Personal information
- Full name: Frederick William Leamon
- Date of birth: 11 May 1919
- Place of birth: Saint Clement, Jersey
- Date of death: 27 July 1981 (aged 62)
- Place of death: London, England
- Height: 5 ft 8 in (1.73 m)
- Position: Centre forward

Senior career*
- Years: Team / Apps / (Gls)
- 000?–1946: Bath City
- 1946: Newport County / 4 / (3)
- 1946–1949: Bristol Rovers / 43 / (21)
- 1949–1950: Brighton & Hove Albion / 11 / (4)
- 1950–1951: Chippenham Town

= Fred Leamon =

British footballer (1919–1981)

Frederick William Leamon (11 May 1919 – 29 July 1981) was a Jersey professional footballer who played in The Football League for Newport County, Bristol Rovers and Brighton & Hove Albion, as well as an international bowls player.

Leamon was a Royal Marines commando and also played for non-League side Bath City before taking up football professionally.
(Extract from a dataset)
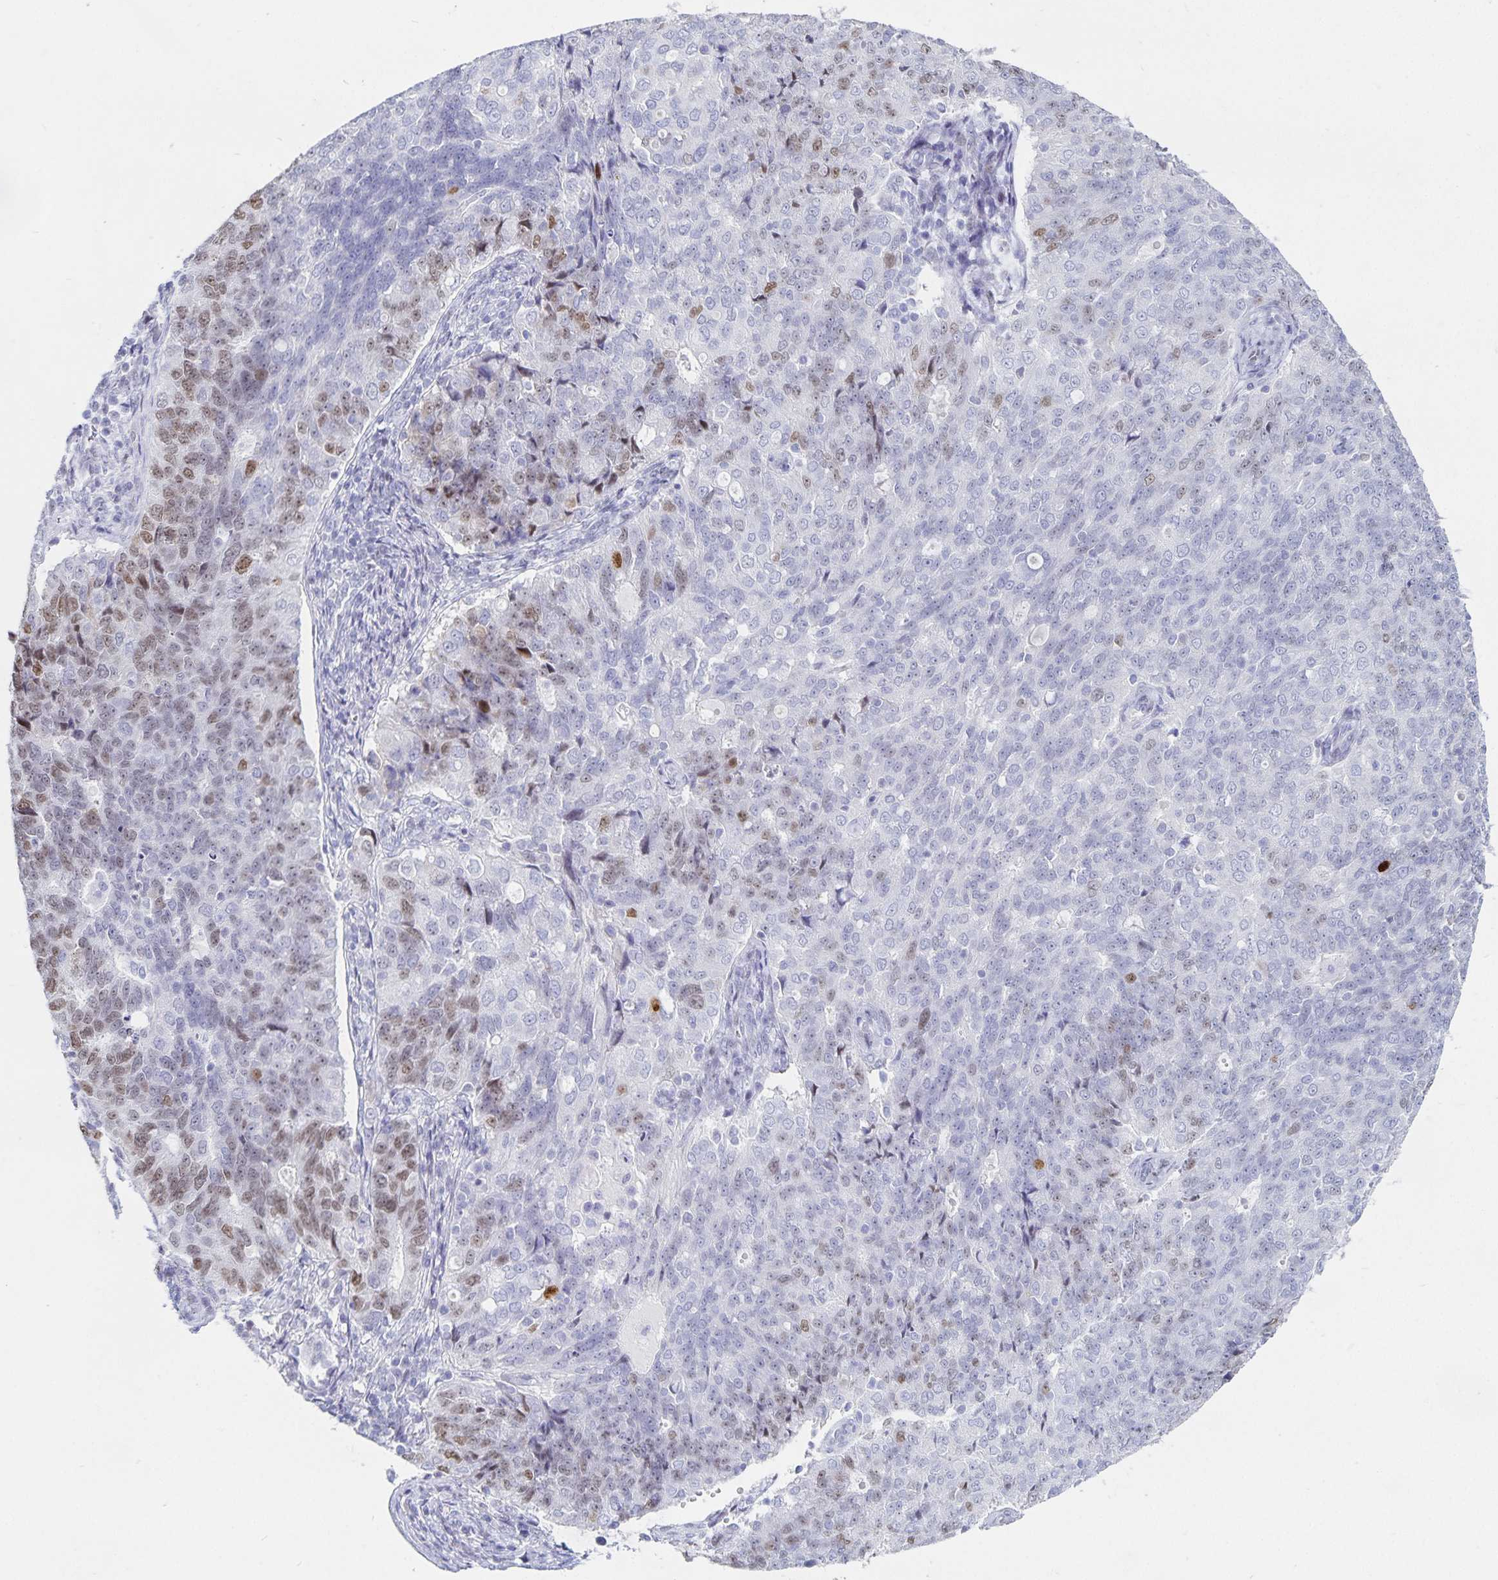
{"staining": {"intensity": "moderate", "quantity": "<25%", "location": "nuclear"}, "tissue": "endometrial cancer", "cell_type": "Tumor cells", "image_type": "cancer", "snomed": [{"axis": "morphology", "description": "Adenocarcinoma, NOS"}, {"axis": "topography", "description": "Endometrium"}], "caption": "Adenocarcinoma (endometrial) tissue exhibits moderate nuclear positivity in about <25% of tumor cells, visualized by immunohistochemistry. Nuclei are stained in blue.", "gene": "HMGB3", "patient": {"sex": "female", "age": 43}}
He joined Newport County in February 1946, and scored a remarkable 23 goals in 16 unofficial wartime matches for them. On the resumption of League football in the summer of 1946 he played just four games for Newport, scoring three times, before moving to Bristol Rovers. He scored 21 goals in 43 League games during a three-year spell with The Pirates, and also scored four times in eleven games for Brighton & Hove Albion during the 1949–50 season. He then spent a year with non-League Chippenham Town before finally hanging up his boots in 1951.

As well as playing football, Leamon was an accomplished bowls player, representing Wales over twenty times in international competitions, despite being born in Jersey. In Jersey as a young boy, he won the Jersey Cap for Football

In later life he worked as a security guard for the BBC, and it was while working in this capacity that he suffered a heart attack at St Paul's Cathedral during the wedding of Prince Charles and Lady Diana. Despite attempts by a policeman to resuscitate him, he died on the steps of St Paul's Cathedral.